Mt. Gox

  

It’s like the plot of an elaborate heist movie. Ocean's Eleven or Heat...except that this time, crooks didn't rip off a casino or a heavily fortified bank. Instead, they broke into a Bitcoin exchange. No elaborate cons or disguises, no battle with assault rifles on the streets of L.A. These thieves may not have gotten out of their jammies. (People still don't know all the details of what happened.)

Mt. Gox was the central Bitcoin exchange in the early 2010s. Based in Japan, more than 70% of Bitcoin trading took place on the exchange by 2014. However, that February, the company announced it was suspending trading after mounting customer complaints about slow withdrawals. Bitcoins had been disappearing from Mt. Gox for years. By the time the scandal came to light, around 850,000 Bitcoins were missing...about 740,000 from customers and approximately 100,000 from the company's own collection.
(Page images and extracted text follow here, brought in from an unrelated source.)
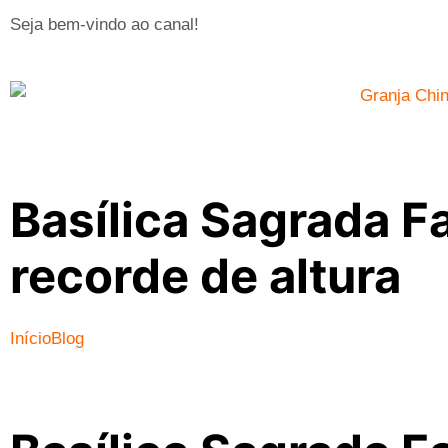
Seja bem-vindo ao canal!
Basílica Sagrada F
recorde de altura
Início
Blog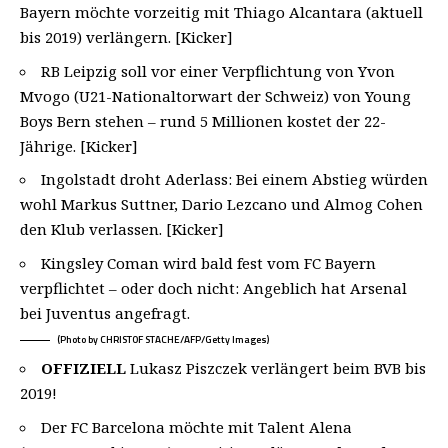
Bayern möchte vorzeitig mit Thiago Alcantara (aktuell
bis 2019) verlängern. [Kicker]
RB Leipzig soll vor einer Verpflichtung von Yvon
Mvogo (U21-Nationaltorwart der Schweiz) von Young
Boys Bern stehen – rund 5 Millionen kostet der 22-
Jährige. [Kicker]
Ingolstadt droht Aderlass: Bei einem Abstieg würden
wohl Markus Suttner, Dario Lezcano und Almog Cohen
den Klub verlassen. [Kicker]
Kingsley Coman wird bald fest vom FC Bayern
verpflichtet – oder doch nicht:
Angeblich hat Arsenal
bei Juventus angefragt.
(Photo by CHRISTOF STACHE/AFP/Getty Images)
OFFIZIELL
Lukasz Piszczek verlängert beim BVB bis
2019!
Der FC Barcelona möchte mit Talent Alena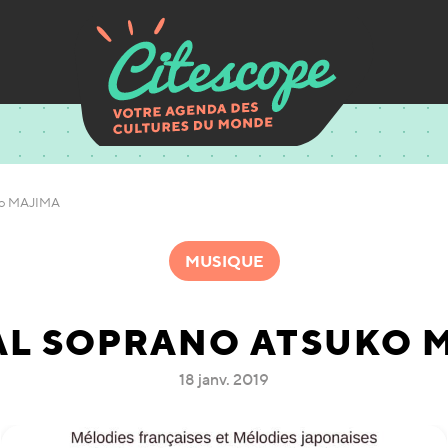
uko MAJIMA
MUSIQUE
AL SOPRANO ATSUKO 
18 janv. 2019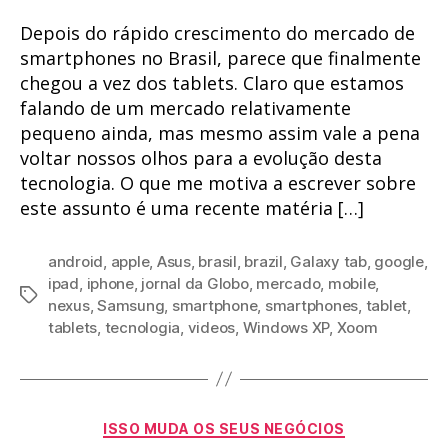
Depois do rápido crescimento do mercado de
smartphones no Brasil, parece que finalmente
chegou a vez dos tablets. Claro que estamos
falando de um mercado relativamente
pequeno ainda, mas mesmo assim vale a pena
voltar nossos olhos para a evolução desta
tecnologia. O que me motiva a escrever sobre
este assunto é uma recente matéria […]
android
,
apple
,
Asus
,
brasil
,
brazil
,
Galaxy tab
,
google
,
ipad
,
iphone
,
jornal da Globo
,
mercado
,
mobile
,
Tags
nexus
,
Samsung
,
smartphone
,
smartphones
,
tablet
,
tablets
,
tecnologia
,
videos
,
Windows XP
,
Xoom
Categorias
ISSO MUDA OS SEUS NEGÓCIOS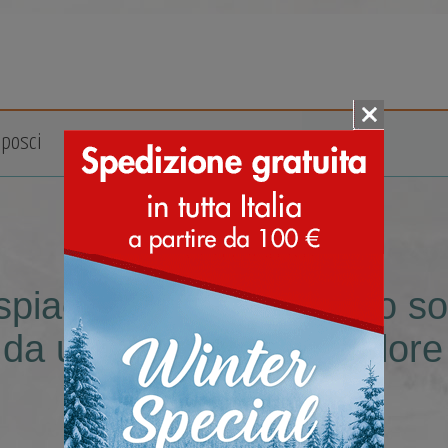
posci
Accessori
Marche
ispiace, nessun prodotto so
 da uomo misura 34 colore 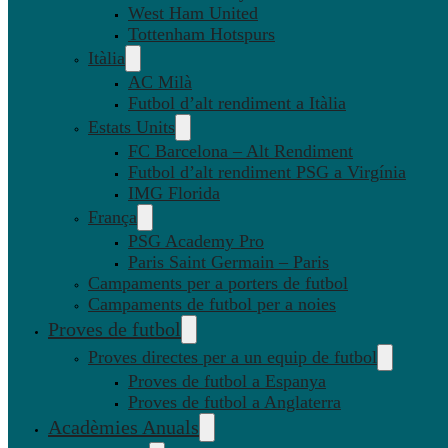
West Ham United
Tottenham Hotspurs
Itàlia
AC Milà
Futbol d’alt rendiment a Itàlia
Estats Units
FC Barcelona – Alt Rendiment
Futbol d’alt rendiment PSG a Virgínia
IMG Florida
França
PSG Academy Pro
Paris Saint Germain – Paris
Campaments per a porters de futbol
Campaments de futbol per a noies
Proves de futbol
Proves directes per a un equip de futbol
Proves de futbol a Espanya
Proves de futbol a Anglaterra
Acadèmies Anuals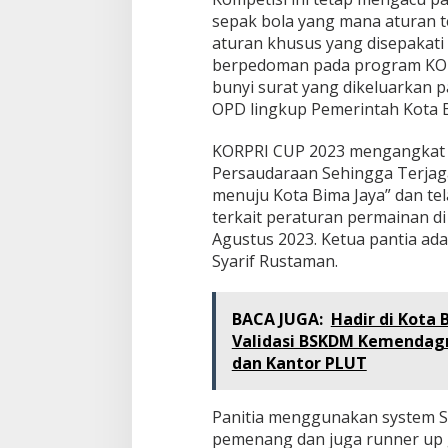
sepak bola yang mana aturan t
aturan khusus yang disepakati
berpedoman pada program KOR
bunyi surat yang dikeluarkan p
OPD lingkup Pemerintah Kota 
KORPRI CUP 2023 mengangkat 
Persaudaraan Sehingga Terjaga
menuju Kota Bima Jaya” dan te
terkait peraturan permainan d
Agustus 2023. Ketua pantia ad
Syarif Rustaman.
BACA JUGA:
Hadir di Kota 
Validasi BSKDM Kemendagr
dan Kantor PLUT
Panitia menggunakan system 
pemenang dan juga runner up g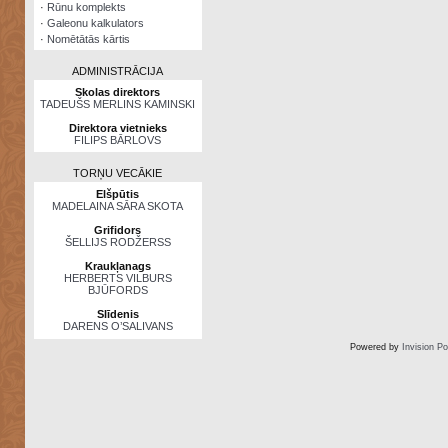
·
Rūnu komplekts
·
Galeonu kalkulators
·
Nomētātās kārtis
ADMINISTRĀCIJA
Skolas direktors
TADEUŠS MERLINS KAMINSKI
Direktora vietnieks
FILIPS BĀRLOVS
TORŅU VECĀKIE
Elšpūtis
MADELAINA SĀRA SKOTA
Grifidors
ŠELLIJS RODŽERSS
Kraukļanags
HERBERTS VILBURS
BJŪFORDS
Slīdenis
DARENS O’SALIVANS
Powered by
Invision P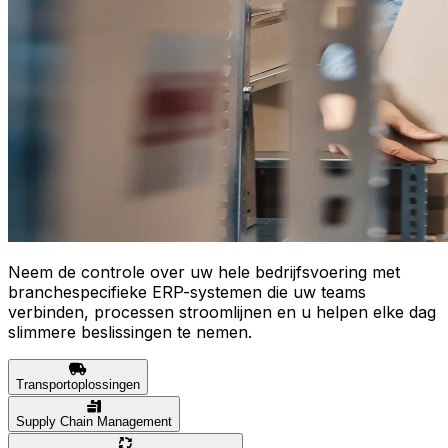
Neem de controle over uw hele bedrijfsvoering met
branchespecifieke ERP-systemen die uw teams
verbinden, processen stroomlijnen en u helpen elke dag
slimmere beslissingen te nemen.
Transportoplossingen
Supply Chain Management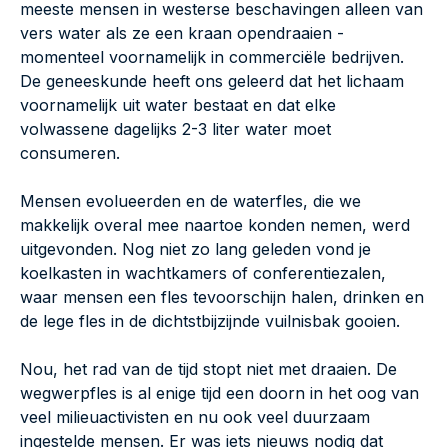
meeste mensen in westerse beschavingen alleen van
vers water als ze een kraan opendraaien -
momenteel voornamelijk in commerciële bedrijven.
De geneeskunde heeft ons geleerd dat het lichaam
voornamelijk uit water bestaat en dat elke
volwassene dagelijks 2-3 liter water moet
consumeren.
Mensen evolueerden en de waterfles, die we
makkelijk overal mee naartoe konden nemen, werd
uitgevonden. Nog niet zo lang geleden vond je
koelkasten in wachtkamers of conferentiezalen,
waar mensen een fles tevoorschijn halen, drinken en
de lege fles in de dichtstbijzijnde vuilnisbak gooien.
Nou, het rad van de tijd stopt niet met draaien. De
wegwerpfles is al enige tijd een doorn in het oog van
veel milieuactivisten en nu ook veel duurzaam
ingestelde mensen. Er was iets nieuws nodig dat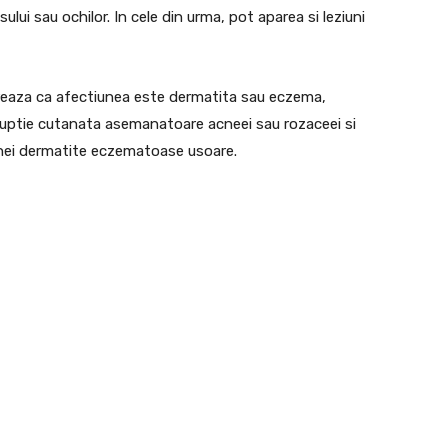
sului sau ochilor. In cele din urma, pot aparea si leziuni
ereaza ca afectiunea este dermatita sau eczema,
ruptie cutanata asemanatoare acneei sau rozaceei si
unei dermatite eczematoase usoare.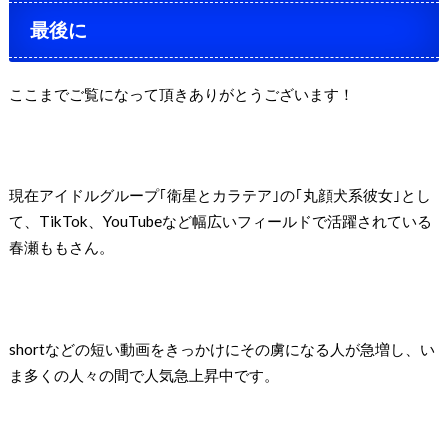
最後に
ここまでご覧になって頂きありがとうございます！
現在アイドルグループ｢衛星とカラテア｣の｢丸顔犬系彼女｣とし
て、TikTok、YouTubeなど幅広いフィールドで活躍されている
春瀬ももさん。
shortなどの短い動画をきっかけにその虜になる人が急増し、い
ま多くの人々の間で人気急上昇中です。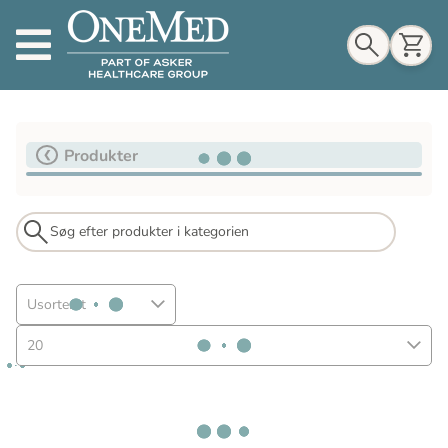
Indkøbskurv
Produkter
Til indkøbskurv
Gå til kassen
Usorteret
20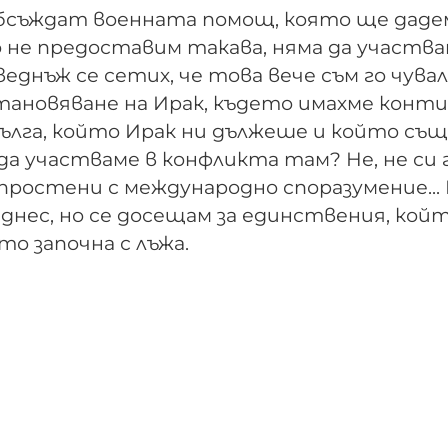
бсъждат военната помощ, която ще даде
о не предоставим такава, няма да участва
днъж се сетих, че това вече съм го чувал
тановяване на Ирак, където имахме конт
ълга, който Ирак ни дължеше и който същ
а участваме в конфликта там? Не, не си 
опростени с международно споразумение...
днес, но се досещам за единствения, кой
то започна с лъжа.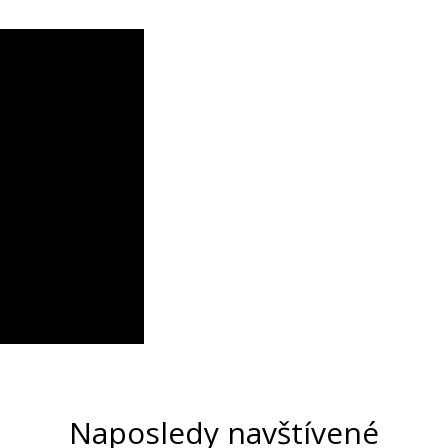
Naposledy navštívené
The lost cryptocurrency was worth hundreds of millions of dollars at the time, and by late 2017 (after the Bitcoin market really picked up), the stolen Bitcoins would be valued at around $3 billion.

Around 200,000 of the bitcoins were eventually recovered, but the vast majority remained lost. Mt. Gox went bankrupt, with creditors claiming $2.4 trillion in lost assets. (That's right, trillion with a "t"...like you were talking about the U.S. federal budget, or the number of calories in an entire Cheesecake Factory cheesecake.) Unfortunately, the company only had about $91 million in assets to distribute.